Oil prices drifted lower at the second trading session of the year amid reports revealing OPEC+ members are disconnected as regards to February crude oil output quota.
What you must know: At the time of writing this report, Brent oil futures lost about 0.70% to trade at $50.70 a barrel, and West Texas Intermediate, futures were down more than 0.50% to trade at $47.55 a barrel, thereby giving up earlier gains sighted in Tuesday’s early trades.

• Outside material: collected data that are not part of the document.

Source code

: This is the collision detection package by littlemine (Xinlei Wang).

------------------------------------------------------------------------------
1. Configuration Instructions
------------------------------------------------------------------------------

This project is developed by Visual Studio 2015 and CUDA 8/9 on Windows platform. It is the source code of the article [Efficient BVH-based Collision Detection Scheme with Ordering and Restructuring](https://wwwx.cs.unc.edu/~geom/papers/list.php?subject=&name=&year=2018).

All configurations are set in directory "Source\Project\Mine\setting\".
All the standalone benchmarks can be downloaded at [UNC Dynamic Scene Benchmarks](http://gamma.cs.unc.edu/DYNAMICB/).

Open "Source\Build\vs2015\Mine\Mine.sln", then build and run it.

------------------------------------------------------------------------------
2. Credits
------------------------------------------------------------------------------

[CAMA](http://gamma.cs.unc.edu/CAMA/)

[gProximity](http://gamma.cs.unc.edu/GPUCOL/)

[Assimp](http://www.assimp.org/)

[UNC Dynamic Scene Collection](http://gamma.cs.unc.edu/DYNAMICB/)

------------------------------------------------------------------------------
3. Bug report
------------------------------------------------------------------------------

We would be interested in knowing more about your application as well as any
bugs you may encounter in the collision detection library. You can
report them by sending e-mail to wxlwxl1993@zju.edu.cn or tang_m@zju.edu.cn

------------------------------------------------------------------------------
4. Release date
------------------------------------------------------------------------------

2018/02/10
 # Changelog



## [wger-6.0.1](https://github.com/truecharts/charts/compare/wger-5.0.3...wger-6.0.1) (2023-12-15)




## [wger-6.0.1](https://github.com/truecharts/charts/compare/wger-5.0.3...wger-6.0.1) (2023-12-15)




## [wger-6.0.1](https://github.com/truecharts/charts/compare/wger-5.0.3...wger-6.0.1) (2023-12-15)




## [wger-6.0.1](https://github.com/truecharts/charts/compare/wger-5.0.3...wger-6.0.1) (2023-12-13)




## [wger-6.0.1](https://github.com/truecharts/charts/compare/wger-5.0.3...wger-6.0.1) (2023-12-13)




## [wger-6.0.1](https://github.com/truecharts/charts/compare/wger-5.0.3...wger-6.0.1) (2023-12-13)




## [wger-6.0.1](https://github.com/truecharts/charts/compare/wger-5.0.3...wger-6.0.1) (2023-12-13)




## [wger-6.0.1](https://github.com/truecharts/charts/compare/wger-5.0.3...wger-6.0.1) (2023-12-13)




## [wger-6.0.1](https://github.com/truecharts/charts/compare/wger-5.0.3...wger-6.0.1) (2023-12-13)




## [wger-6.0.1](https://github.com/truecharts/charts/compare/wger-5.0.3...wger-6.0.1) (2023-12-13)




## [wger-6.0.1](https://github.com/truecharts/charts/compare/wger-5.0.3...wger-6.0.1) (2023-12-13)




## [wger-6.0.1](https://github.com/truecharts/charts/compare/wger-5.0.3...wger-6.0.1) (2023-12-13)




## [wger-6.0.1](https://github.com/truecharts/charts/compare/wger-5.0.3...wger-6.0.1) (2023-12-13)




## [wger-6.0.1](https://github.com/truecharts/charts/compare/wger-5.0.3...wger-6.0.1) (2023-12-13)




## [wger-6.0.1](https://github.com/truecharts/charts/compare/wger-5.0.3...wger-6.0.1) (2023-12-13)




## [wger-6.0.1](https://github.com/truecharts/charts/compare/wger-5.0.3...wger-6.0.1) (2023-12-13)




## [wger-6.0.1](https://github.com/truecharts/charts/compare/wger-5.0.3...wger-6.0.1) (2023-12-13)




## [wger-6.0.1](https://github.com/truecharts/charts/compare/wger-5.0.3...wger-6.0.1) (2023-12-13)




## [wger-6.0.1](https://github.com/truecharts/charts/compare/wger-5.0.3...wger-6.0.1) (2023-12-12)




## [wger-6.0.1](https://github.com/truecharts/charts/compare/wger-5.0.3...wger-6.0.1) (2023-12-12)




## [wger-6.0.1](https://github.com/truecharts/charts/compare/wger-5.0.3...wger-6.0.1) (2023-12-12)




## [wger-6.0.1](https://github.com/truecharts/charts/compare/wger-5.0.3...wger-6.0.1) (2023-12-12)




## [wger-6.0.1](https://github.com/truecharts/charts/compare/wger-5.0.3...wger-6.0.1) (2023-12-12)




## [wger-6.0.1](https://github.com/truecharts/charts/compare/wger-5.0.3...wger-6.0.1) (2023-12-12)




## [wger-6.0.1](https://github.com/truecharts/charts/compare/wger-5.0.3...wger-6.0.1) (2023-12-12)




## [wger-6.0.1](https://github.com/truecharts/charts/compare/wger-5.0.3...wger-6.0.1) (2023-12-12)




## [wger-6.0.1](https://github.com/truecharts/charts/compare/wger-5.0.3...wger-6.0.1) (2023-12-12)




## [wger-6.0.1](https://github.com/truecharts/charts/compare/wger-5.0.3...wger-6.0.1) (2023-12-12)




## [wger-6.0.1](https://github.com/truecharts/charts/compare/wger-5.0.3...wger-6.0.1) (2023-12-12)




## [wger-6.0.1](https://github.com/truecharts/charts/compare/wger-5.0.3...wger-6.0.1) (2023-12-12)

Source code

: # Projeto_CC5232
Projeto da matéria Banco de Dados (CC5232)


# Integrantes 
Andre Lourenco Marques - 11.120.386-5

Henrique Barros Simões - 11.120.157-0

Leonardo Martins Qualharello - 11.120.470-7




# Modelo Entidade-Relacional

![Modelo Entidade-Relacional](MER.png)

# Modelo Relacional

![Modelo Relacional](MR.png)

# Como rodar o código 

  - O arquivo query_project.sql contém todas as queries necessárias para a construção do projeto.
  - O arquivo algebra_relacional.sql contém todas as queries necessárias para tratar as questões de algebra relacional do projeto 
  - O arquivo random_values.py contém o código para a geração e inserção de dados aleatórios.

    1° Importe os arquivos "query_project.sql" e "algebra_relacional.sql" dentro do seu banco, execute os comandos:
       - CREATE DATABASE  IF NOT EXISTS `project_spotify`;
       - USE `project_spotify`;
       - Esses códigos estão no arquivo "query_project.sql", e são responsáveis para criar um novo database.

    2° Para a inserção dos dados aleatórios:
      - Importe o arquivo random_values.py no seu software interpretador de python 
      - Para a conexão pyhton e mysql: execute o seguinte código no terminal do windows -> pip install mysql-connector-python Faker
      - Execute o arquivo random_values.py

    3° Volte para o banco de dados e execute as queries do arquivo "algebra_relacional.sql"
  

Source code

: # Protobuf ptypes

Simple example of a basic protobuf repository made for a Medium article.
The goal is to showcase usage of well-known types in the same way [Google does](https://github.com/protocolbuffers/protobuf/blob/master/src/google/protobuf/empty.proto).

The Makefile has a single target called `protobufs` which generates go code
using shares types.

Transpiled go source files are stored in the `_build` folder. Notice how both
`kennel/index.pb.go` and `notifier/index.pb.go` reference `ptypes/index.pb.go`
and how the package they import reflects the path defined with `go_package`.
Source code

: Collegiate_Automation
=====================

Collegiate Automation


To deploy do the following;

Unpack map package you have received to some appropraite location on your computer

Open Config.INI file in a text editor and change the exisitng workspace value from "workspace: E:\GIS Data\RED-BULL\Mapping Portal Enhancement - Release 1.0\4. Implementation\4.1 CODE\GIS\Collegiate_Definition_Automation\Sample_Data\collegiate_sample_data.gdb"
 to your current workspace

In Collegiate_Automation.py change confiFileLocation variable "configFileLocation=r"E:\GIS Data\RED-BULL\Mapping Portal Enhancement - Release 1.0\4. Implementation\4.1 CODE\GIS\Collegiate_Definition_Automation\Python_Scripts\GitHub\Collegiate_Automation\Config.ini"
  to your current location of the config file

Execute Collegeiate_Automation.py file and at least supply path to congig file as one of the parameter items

Both major benchmarks lost more than 1% during the last trading session on the account that the oil cartel group was forced to extended Monday’s Joint Ministerial Monitoring Committee, as its members failed to agree to reach a compromise on February’s oil output levels.
Also, oil traders had their minds distorted as fuel demand worries also continue to remain on major headlines on the bias that a number of global COVID-19 cases continue to rise and more nations introduce restrictive measures.
Stephen Innes, Chief Global Market Strategist at Axi in a note to Nairametrics gave an in-depth analysis of the fundamentals pushing oil prices lower and highlighted the mutant COVID-19 strain causing havoc in leading economies;
- “The oil market toppled head over heels with broader markets as the sum of all fear for oil market concerns centers around lockdown consternations. All the while, OPEC was doing their best to hold prices in check emphasizing the need for continued cooperation and vigilance in the face of the uncertain outlook.
- “The most worrying aspect for oil market concerns is the case of a brave new year giving way to the same old fear as the re-imposition of worldwide lockdown to defend against the coronavirus’s mutant strain will pose the greatest near-term risk on the path back to oil demand normalcy.”
What to expect: Far more important for crude oil traders will be news flow relating to the COVID-19 vaccine rollout, stimulus measures being considered by various governments, and how quickly the world can get back on the path to normal oil demand levels via the vaccine rollouts.